Spn localizes to the plasma membrane. (A) Subcellular fractionation of Spn is shown. Wild-type and spn⁻ cells carrying ΔpSpn/Spn–myc, ΔpSpn/Gα-myc, ΔpSpn/Gα^D376A–myc, ΔpSpn/PP2C–myc, or control cells were plated for development on NaKPO₄ buffered agar plates and left to develop for 8 hr. Cells were then harvested in 20 mm triethanolamine at pH 7.5, and lysed through a 3 μm Nuclepore filter. Nuclei and intact cells were removed by a 800g centrifugation, and the remaining supernatant was then centrifuged at 100,000g to separate the cytosol from the particulate fraction.
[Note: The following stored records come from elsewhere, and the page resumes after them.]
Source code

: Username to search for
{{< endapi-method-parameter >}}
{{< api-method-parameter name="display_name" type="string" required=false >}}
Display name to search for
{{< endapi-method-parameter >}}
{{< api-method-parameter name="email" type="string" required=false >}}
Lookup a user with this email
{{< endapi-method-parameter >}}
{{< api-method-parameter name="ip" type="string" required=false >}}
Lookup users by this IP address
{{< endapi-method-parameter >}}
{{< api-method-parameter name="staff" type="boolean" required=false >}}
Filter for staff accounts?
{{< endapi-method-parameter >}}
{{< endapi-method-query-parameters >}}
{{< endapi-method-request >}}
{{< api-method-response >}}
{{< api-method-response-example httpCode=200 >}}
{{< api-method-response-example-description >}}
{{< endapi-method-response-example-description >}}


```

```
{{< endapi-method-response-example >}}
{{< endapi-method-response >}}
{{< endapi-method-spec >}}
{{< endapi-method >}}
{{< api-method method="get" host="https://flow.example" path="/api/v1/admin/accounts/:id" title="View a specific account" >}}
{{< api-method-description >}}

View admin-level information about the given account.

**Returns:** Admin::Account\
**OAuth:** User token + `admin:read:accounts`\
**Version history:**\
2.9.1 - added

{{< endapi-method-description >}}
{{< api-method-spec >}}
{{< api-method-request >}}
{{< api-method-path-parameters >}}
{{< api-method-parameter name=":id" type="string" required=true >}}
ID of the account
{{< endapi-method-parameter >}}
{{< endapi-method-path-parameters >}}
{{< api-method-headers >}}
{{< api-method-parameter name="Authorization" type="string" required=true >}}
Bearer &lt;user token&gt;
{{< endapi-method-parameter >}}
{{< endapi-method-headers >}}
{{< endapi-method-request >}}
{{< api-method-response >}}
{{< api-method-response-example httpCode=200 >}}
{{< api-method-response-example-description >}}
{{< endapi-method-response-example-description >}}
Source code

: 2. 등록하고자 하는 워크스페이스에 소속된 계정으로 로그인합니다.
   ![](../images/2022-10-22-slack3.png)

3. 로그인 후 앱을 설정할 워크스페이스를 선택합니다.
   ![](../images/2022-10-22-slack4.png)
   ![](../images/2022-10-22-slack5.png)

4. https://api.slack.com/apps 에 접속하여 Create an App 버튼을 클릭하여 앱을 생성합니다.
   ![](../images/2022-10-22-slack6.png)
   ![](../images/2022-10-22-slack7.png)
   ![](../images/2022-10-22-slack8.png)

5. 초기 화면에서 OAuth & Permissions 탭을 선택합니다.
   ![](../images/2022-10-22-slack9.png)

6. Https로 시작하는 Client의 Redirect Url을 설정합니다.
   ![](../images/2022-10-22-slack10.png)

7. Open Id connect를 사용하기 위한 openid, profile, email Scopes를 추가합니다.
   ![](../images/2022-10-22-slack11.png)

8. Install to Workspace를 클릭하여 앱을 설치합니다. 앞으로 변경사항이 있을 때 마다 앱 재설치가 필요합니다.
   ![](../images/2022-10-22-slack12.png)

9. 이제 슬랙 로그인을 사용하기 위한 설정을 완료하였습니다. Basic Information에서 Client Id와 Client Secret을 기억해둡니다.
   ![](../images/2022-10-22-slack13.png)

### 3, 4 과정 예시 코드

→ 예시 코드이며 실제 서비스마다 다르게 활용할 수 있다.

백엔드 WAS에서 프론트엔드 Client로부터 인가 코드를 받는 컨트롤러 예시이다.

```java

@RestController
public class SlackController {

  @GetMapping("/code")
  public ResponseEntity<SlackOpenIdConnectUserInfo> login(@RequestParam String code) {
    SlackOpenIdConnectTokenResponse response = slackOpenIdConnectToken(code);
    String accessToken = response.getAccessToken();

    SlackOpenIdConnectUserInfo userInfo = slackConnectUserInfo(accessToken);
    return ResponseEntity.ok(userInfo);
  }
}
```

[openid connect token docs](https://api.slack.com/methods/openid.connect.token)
The pellet was resuspended in the original volume of buffer. Aliquots of supernatant taken before the 100,000g centrifugation (T) and of cytosol (C) and pellet fraction (P) taken after the 100,000g centrifugation were separated by SDS-PAGE and analyzed by Western blot with either anti-myc or anti-Spn antibodies. (B) Subcellular localization of Spn is examined by indirect immunofluorescence. Wild-type cells carrying ΔpSpn/PP2C–myc (A,C), ΔpSpn/Spn–myc (B,D), ΔpSpn/Gα–myc (E), or ΔpSpn/Gα^D376A–myc (F) were starved for 3 hr in NaKPO₄ buffer and stimulated for 2 hr with 300 μm cAMP to induce the expression of the various constructs. Cells were then fixed in MeOH (A,B) or paraformaldehyde (C–F) and treated as described in the Materials and Methods.

Figure 8

Model for Spn function. The results indicate that Spn is required for prestalk cell differentiation and would be part of a complex network, including the Dictyostelium STAT (Kawata et al. 1997) and the signaling molecules DIF and cAMP (see text for details). Under the appropriate signal, it is possible that the Gα-like domain acts as a molecular switch allowing the activation of the phosphatase domain. Once active, Spn, by antagonizing the effect of a Ser/Thr kinase, may either activate a pathway required for the prestalk differentiation process or inhibit a negative regulator responsible for a block of this pathway.